_WORK INSTRUCTIONS_:
Put the items from the start through the line containing "title Twig macro" into a Markdown table with the columns Row and Line text, numbering each row and leaving out blank lines.
____ ENTRIES
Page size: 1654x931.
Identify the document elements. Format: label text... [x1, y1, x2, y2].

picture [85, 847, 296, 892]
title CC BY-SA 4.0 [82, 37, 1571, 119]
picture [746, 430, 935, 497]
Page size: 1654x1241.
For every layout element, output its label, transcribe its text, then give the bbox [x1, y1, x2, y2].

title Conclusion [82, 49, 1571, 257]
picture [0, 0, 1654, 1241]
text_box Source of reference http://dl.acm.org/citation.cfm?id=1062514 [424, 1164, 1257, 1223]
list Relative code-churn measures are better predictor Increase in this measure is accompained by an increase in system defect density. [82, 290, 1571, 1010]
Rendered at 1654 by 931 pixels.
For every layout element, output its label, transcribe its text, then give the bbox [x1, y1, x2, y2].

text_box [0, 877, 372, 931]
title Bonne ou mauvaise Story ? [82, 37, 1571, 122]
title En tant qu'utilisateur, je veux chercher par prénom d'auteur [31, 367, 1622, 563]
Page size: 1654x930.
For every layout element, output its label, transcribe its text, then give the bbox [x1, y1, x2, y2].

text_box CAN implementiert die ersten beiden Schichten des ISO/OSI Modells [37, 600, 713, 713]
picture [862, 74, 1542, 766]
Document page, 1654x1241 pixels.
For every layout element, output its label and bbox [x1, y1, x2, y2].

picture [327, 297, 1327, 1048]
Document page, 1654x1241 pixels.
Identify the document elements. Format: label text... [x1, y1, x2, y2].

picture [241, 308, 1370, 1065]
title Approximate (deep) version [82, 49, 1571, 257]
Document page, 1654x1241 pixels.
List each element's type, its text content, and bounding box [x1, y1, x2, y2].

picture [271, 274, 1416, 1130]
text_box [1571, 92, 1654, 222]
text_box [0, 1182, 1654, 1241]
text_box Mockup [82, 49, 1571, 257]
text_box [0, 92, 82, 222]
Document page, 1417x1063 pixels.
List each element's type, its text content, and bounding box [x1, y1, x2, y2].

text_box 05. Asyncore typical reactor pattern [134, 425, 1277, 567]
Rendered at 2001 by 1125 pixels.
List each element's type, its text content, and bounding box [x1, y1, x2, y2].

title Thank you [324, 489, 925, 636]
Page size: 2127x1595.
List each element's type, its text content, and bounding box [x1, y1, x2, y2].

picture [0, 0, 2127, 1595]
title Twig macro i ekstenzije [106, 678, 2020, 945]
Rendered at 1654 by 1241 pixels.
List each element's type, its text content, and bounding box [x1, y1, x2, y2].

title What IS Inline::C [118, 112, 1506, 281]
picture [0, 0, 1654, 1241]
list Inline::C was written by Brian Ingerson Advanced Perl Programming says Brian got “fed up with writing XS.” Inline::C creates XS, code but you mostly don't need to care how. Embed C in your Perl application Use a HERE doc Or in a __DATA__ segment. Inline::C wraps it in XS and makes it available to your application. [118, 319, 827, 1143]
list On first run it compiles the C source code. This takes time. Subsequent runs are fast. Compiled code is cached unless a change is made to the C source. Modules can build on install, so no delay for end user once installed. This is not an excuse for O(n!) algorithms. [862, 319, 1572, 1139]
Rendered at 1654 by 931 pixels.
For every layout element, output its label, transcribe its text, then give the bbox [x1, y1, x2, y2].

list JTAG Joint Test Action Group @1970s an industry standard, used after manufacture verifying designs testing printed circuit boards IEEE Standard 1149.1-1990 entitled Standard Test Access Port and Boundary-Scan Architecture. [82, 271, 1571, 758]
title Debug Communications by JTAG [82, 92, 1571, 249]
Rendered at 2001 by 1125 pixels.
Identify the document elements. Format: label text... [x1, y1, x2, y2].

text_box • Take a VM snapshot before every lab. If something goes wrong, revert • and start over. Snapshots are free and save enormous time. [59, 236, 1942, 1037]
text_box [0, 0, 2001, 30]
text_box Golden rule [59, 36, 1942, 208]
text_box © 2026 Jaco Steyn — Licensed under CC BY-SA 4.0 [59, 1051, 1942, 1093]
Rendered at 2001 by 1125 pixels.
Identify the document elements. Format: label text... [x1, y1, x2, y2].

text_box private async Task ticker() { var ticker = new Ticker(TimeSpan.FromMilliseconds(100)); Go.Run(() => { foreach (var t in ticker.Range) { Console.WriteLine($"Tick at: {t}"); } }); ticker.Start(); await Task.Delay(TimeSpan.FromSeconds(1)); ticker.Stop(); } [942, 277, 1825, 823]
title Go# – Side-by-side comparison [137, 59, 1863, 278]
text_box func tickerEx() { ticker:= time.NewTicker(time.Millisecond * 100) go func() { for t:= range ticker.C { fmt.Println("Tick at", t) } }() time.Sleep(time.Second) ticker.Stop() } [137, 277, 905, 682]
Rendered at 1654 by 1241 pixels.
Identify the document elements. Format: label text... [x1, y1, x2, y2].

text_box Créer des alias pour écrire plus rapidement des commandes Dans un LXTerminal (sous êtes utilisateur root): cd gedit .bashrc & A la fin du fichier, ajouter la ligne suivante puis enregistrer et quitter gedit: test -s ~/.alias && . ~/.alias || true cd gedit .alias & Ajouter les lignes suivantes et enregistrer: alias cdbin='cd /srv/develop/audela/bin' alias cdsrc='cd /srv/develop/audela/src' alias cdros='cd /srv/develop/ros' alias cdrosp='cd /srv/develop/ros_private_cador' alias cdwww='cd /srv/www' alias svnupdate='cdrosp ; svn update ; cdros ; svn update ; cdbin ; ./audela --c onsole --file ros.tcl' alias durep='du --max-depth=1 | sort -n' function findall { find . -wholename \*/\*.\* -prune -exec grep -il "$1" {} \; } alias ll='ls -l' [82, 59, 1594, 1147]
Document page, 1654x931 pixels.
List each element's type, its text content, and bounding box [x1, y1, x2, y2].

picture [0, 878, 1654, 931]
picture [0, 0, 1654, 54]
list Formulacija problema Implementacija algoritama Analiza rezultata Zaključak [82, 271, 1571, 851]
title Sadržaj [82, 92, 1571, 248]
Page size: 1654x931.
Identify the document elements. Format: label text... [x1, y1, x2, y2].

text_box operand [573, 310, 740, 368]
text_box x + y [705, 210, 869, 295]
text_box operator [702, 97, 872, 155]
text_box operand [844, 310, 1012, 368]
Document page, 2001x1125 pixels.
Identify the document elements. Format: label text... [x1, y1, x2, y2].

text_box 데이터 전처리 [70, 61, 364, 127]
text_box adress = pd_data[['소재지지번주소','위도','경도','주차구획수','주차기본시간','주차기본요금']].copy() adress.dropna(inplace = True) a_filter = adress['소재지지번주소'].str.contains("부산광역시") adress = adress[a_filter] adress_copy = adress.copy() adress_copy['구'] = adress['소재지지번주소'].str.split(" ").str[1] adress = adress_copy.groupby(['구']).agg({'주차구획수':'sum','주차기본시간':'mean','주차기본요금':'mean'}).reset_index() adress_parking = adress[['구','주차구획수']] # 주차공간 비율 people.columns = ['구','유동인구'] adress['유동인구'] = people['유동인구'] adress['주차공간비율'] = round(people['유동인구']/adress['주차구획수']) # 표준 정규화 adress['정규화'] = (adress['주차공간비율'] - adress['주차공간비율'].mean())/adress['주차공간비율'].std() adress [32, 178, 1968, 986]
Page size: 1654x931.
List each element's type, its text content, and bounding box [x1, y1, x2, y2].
________
_TASK OUTPUT_:
| Row | Line text |
|---|---|
| 1 | Page size: 1654x931. |
| 2 | Identify the document elements. Format: label text... [x1, y1, x2, y2]. |
| 3 | picture [85, 847, 296, 892] |
| 4 | title CC BY-SA 4.0 [82, 37, 1571, 119] |
| 5 | picture [746, 430, 935, 497] |
| 6 | Page size: 1654x1241. |
| 7 | For every layout element, output its label, transcribe its text, then give the bbox [x1, y1, x2, y2]. |
| 8 | title Conclusion [82, 49, 1571, 257] |
| 9 | picture [0, 0, 1654, 1241] |
| 10 | text_box Source of reference http://dl.acm.org/citation.cfm?id=1062514 [424, 1164, 1257, 1223] |
| 11 | list Relative code-churn measures are better predictor Increase in this measure is accompained by an increase in system defect density. [82, 290, 1571, 1010] |
| 12 | Rendered at 1654 by 931 pixels. |
| 13 | For every layout element, output its label, transcribe its text, then give the bbox [x1, y1, x2, y2]. |
| 14 | text_box [0, 877, 372, 931] |
| 15 | title Bonne ou mauvaise Story ? [82, 37, 1571, 122] |
| 16 | title En tant qu'utilisateur, je veux chercher par prénom d'auteur [31, 367, 1622, 563] |
| 17 | Page size: 1654x930. |
| 18 | For every layout element, output its label, transcribe its text, then give the bbox [x1, y1, x2, y2]. |
| 19 | text_box CAN implementiert die ersten beiden Schichten des ISO/OSI Modells [37, 600, 713, 713] |
| 20 | picture [862, 74, 1542, 766] |
| 21 | Document page, 1654x1241 pixels. |
| 22 | For every layout element, output its label and bbox [x1, y1, x2, y2]. |
| 23 | picture [327, 297, 1327, 1048] |
| 24 | Document page, 1654x1241 pixels. |
| 25 | Identify the document elements. Format: label text... [x1, y1, x2, y2]. |
| 26 | picture [241, 308, 1370, 1065] |
| 27 | title Approximate (deep) version [82, 49, 1571, 257] |
| 28 | Document page, 1654x1241 pixels. |
| 29 | List each element's type, its text content, and bounding box [x1, y1, x2, y2]. |
| 30 | picture [271, 274, 1416, 1130] |
| 31 | text_box [1571, 92, 1654, 222] |
| 32 | text_box [0, 1182, 1654, 1241] |
| 33 | text_box Mockup [82, 49, 1571, 257] |
| 34 | text_box [0, 92, 82, 222] |
| 35 | Document page, 1417x1063 pixels. |
| 36 | List each element's type, its text content, and bounding box [x1, y1, x2, y2]. |
| 37 | text_box 05. Asyncore typical reactor pattern [134, 425, 1277, 567] |
| 38 | Rendered at 2001 by 1125 pixels. |
| 39 | List each element's type, its text content, and bounding box [x1, y1, x2, y2]. |
| 40 | title Thank you [324, 489, 925, 636] |
| 41 | Page size: 2127x1595. |
| 42 | List each element's type, its text content, and bounding box [x1, y1, x2, y2]. |
| 43 | picture [0, 0, 2127, 1595] |
| 44 | title Twig macro i ekstenzije [106, 678, 2020, 945] |